De acordo com os especialistas, a combinação entre o aumento da expectativa de vida, a queda na taxa de natalidade e a crescente busca dos jovens por mais flexibilidade no trabalho tem comprometido o equilíbrio financeiro do sistema atual. Sem mudanças, o risco é que o modelo se torne insustentável nos próximos anos.
“O Brasil está passando por um processo de envelhecimento populacional enorme e mais acelerado do que em outros países. Além disso, temos um problema sério com a indexação dos benefícios ao salário mínimo. Essa regra é matematicamente insustentável, pois garante ganhos reais acima da inflação e do PIB. Essa conta não fecha”, afirmou Gabriel Barros, economista-chefe da ARX Investimentos.
Atualmente, o sistema previdenciário brasileiro funciona no modelo de repartição: os trabalhadores ativos contribuem para financiar as aposentadorias de quem já está fora do mercado de trabalho. No entanto, com menos pessoas contribuindo e mais beneficiários a serem pagos, o déficit tende a aumentar.
Victor Bernardes, diretor de Vida e Previdência da SulAmérica, reforçou a necessidade de rever o atual modelo. “A responsabilidade de garantir a aposentadoria do futuro vai acabar recaindo sobre o próprio contribuinte. A conta tem que ser paga por alguém, e, nesse caso, é pela própria sociedade”, destacou.
Além da pressão sobre o sistema previdenciário, Barros lembrou que o envelhecimento populacional também afeta outras áreas do financiamento público, como saúde e educação. Segundo ele, estados mais jovens demandam mais investimentos em educação, enquanto aqueles com maior número de idosos precisam ampliar recursos para saúde. “Essa mudança demográfica cria um problema matemático relevante para a situação da Previdência e do setor público em geral”, alertou.
Outro ponto crítico, segundo Barros, é o impacto do reajuste do salário mínimo sobre as contas públicas. “A cada R$ 1 de aumento no salário mínimo, a despesa do governo cresce R$ 400 milhões, boa parte disso devido à Previdência”, explicou.
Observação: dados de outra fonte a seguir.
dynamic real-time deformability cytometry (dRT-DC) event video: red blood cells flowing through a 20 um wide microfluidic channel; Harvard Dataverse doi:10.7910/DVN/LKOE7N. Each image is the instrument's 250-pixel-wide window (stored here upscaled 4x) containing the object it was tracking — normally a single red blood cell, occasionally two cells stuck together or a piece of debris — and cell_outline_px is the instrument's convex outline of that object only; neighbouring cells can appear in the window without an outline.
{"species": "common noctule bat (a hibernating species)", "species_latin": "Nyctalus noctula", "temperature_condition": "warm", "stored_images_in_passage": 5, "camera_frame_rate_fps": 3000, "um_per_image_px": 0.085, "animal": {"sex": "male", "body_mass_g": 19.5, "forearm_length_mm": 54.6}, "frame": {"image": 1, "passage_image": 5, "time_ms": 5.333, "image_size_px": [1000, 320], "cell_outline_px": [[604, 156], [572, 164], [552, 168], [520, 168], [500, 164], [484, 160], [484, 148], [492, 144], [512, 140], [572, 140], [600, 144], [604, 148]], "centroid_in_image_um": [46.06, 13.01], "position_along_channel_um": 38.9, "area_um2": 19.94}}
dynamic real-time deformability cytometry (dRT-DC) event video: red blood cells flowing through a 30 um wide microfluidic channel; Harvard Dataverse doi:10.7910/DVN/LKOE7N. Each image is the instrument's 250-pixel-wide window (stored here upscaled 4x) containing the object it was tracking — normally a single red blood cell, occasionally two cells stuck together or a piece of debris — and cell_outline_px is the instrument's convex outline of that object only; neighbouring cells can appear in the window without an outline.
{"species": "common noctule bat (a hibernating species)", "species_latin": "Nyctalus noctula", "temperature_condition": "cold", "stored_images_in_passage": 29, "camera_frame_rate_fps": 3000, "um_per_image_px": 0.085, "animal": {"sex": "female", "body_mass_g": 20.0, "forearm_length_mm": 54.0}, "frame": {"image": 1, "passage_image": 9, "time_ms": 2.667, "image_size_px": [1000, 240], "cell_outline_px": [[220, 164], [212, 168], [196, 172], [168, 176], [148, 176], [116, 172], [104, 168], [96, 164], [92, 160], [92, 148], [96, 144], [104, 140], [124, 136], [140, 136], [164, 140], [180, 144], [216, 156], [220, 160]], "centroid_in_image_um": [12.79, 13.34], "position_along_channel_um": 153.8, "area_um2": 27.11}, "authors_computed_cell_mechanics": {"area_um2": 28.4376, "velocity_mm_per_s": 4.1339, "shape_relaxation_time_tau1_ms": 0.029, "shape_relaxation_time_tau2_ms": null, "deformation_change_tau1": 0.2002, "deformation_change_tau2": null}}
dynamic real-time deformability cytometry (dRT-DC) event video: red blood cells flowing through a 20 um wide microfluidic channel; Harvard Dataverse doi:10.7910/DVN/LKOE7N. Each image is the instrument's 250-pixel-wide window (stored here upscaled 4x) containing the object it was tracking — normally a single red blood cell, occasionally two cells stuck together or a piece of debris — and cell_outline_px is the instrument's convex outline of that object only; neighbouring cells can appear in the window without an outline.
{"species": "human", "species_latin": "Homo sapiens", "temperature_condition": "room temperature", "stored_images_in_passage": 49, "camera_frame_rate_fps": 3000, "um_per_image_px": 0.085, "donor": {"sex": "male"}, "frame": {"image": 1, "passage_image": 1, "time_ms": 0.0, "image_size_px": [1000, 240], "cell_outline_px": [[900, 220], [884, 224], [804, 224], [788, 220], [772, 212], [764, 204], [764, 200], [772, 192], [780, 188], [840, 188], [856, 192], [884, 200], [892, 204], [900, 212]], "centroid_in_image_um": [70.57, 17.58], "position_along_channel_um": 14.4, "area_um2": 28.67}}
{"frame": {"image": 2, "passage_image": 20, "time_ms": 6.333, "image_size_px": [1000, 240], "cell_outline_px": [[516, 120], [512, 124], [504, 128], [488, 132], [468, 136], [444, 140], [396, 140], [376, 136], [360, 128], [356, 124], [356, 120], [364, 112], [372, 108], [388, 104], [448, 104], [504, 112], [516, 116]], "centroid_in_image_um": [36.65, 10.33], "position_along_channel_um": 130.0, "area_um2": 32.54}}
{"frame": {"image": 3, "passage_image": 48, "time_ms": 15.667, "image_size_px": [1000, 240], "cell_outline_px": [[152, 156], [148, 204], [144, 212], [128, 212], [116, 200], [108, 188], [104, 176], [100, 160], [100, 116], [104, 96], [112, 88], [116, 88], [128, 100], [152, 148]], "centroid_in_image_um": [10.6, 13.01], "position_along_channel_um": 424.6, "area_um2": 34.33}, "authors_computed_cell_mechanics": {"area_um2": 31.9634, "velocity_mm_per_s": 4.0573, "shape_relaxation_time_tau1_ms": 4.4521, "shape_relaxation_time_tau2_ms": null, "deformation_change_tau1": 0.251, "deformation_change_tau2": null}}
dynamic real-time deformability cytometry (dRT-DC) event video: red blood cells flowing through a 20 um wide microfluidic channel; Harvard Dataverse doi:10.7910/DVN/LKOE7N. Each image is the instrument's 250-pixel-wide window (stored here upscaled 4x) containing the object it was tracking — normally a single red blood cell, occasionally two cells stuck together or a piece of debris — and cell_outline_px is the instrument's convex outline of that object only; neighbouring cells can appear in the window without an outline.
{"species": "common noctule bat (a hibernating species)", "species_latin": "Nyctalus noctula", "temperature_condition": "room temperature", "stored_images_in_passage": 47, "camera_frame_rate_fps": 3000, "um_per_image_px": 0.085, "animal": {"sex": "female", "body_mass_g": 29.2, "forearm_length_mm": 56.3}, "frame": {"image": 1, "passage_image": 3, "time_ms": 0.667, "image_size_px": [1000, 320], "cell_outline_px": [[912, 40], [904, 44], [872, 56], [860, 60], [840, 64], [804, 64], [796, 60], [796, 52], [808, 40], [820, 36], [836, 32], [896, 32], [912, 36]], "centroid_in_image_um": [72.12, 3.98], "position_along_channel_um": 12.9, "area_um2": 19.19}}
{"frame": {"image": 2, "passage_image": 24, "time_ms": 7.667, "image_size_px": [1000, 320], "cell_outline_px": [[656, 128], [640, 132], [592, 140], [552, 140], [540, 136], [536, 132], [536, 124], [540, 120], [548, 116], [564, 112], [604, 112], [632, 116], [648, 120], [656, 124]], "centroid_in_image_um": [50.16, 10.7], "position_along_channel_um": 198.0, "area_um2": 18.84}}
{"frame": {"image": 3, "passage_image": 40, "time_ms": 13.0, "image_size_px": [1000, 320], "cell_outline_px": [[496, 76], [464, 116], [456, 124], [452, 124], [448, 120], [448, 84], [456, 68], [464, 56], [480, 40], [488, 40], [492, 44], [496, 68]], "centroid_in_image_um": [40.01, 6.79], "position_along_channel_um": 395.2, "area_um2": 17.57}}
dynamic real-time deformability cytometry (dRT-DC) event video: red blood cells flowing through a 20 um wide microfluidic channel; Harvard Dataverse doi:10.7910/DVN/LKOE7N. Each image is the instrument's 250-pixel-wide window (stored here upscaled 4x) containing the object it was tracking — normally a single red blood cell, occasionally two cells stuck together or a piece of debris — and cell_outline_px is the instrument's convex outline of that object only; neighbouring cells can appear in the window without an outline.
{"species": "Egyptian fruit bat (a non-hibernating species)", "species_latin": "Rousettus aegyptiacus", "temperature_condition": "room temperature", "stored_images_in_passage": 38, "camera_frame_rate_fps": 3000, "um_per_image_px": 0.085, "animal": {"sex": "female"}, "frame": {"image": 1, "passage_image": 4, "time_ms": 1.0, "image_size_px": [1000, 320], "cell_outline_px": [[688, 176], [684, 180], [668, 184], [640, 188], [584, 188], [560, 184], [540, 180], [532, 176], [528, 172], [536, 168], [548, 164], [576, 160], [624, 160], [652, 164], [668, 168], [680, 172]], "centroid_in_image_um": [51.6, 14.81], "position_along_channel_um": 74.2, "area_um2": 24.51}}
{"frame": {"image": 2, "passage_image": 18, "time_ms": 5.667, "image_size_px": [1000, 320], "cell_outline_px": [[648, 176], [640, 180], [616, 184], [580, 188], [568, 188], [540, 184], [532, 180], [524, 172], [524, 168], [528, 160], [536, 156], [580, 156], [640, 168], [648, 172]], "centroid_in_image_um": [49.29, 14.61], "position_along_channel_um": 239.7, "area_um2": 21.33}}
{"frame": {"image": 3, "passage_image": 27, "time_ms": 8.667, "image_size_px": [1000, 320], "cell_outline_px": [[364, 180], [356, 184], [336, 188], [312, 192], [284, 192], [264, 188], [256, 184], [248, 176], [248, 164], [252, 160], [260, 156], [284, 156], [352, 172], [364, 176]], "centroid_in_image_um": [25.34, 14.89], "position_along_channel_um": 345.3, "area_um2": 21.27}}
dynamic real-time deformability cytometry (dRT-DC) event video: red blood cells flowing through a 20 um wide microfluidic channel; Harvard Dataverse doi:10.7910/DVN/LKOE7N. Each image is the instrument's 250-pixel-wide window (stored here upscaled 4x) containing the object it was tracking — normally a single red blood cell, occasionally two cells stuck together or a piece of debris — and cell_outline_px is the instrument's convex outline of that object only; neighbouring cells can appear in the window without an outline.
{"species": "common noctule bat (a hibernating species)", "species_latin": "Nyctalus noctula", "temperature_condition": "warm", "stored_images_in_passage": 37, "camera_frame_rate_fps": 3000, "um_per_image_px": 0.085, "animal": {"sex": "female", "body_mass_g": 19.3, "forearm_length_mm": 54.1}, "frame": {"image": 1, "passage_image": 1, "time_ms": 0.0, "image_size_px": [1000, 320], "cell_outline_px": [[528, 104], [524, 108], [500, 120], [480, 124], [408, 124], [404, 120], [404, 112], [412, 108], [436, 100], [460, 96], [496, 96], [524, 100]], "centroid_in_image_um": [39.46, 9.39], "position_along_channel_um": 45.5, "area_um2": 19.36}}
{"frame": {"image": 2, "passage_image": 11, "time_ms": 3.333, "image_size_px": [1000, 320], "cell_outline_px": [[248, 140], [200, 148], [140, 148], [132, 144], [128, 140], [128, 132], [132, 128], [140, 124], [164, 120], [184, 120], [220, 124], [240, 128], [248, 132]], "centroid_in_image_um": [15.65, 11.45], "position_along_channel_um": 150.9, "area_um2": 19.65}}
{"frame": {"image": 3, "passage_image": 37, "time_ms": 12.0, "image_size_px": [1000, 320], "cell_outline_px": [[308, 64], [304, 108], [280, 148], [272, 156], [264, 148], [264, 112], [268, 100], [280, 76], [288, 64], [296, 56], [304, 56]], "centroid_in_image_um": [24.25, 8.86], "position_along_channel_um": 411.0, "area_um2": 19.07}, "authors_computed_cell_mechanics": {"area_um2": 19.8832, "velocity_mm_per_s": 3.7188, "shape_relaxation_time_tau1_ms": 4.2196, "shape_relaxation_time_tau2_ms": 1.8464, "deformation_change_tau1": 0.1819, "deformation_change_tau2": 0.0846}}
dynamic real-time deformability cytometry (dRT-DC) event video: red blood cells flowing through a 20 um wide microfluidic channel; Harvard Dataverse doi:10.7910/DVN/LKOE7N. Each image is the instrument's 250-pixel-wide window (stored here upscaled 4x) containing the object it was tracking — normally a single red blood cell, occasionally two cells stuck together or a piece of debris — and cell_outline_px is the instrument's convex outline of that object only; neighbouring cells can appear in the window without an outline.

Victor Bernardes também defendeu a necessidade de uma mudanças cultural sobre o tema. Segundo ele, o brasileiro precisa ser conscientizado sobre a importância de poupar e planejar o futuro. “Essa geração [dos 25 a 30 anos] é a primeira que já nasceu e cresceu com estabilidade monetária. Mas, ainda assim, há pouca cultura de planejamento de longo prazo. Enquanto isso, há bilhões circulando no mercado de apostas e jogos de azar, o que mostra uma inversão de prioridades”, afirmou.
Os dois especialistas concordaram que novas reformas na Previdência são inevitáveis, mas alertaram que medidas graduais costumam ter efeito limitado. “Reformas paramétricas dão um novo fôlego, mas não resolvem o problema estrutural. Daqui a alguns anos, estaremos discutindo novamente o que fazer”, avaliou Bernardes.
Além da Previdência, Barros defendeu uma revisão mais ampla das despesas públicas. “O problema não é só previdenciário. Há políticas sociais ineficientes, gastos sobrepostos e desperdício de recursos. Precisamos rever o orçamento como um todo”, completou.